> What you are asked to do
According to the passage on the extinct sloth family Megalonychidae, how and when did megalonychids first reach North America?

Extinct family of sloths

Megalonychidae is an extinct family of sloths including the extinct Megalonyx. Megalonychids first appeared in the early Oligocene, about 35 million years (Ma) ago, in southern Argentina (Patagonia). There is, however, one possible find dating to the Eocene, about 40 Ma ago, on Seymour Island in Antarctica (which was then still connected to South America). They first reached North America by island-hopping across the Central American Seaway, about 9 million years ago, prior to formation of the Isthmus of Panama about 2.7 million years ago (which led to the main pulse of the Great American Interchange). Some megalonychid lineages increased in size as time passed. The first species of these were small and may have been partly tree-dwelling, whereas the Pliocene (about 5 to 2 million years ago) species were already approximately half the size of the huge Late Pleistocene Megalonyx jeffersonii from the last ice age.

[Saved entries]

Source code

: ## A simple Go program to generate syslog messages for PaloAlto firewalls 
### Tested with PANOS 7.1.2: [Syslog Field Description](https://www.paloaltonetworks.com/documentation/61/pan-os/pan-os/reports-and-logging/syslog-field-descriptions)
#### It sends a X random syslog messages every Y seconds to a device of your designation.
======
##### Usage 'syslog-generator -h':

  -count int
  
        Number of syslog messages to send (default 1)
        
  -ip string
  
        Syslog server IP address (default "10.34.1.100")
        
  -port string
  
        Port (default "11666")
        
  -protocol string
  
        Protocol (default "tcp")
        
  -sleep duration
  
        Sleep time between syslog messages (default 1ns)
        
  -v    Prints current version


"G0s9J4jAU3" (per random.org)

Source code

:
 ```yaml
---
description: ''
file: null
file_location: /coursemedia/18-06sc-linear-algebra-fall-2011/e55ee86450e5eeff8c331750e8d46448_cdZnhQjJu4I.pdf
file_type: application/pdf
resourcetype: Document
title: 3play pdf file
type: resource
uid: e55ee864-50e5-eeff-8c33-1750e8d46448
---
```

> Task solution
They arrived about 9 million years ago by island-hopping across the Central American Seaway.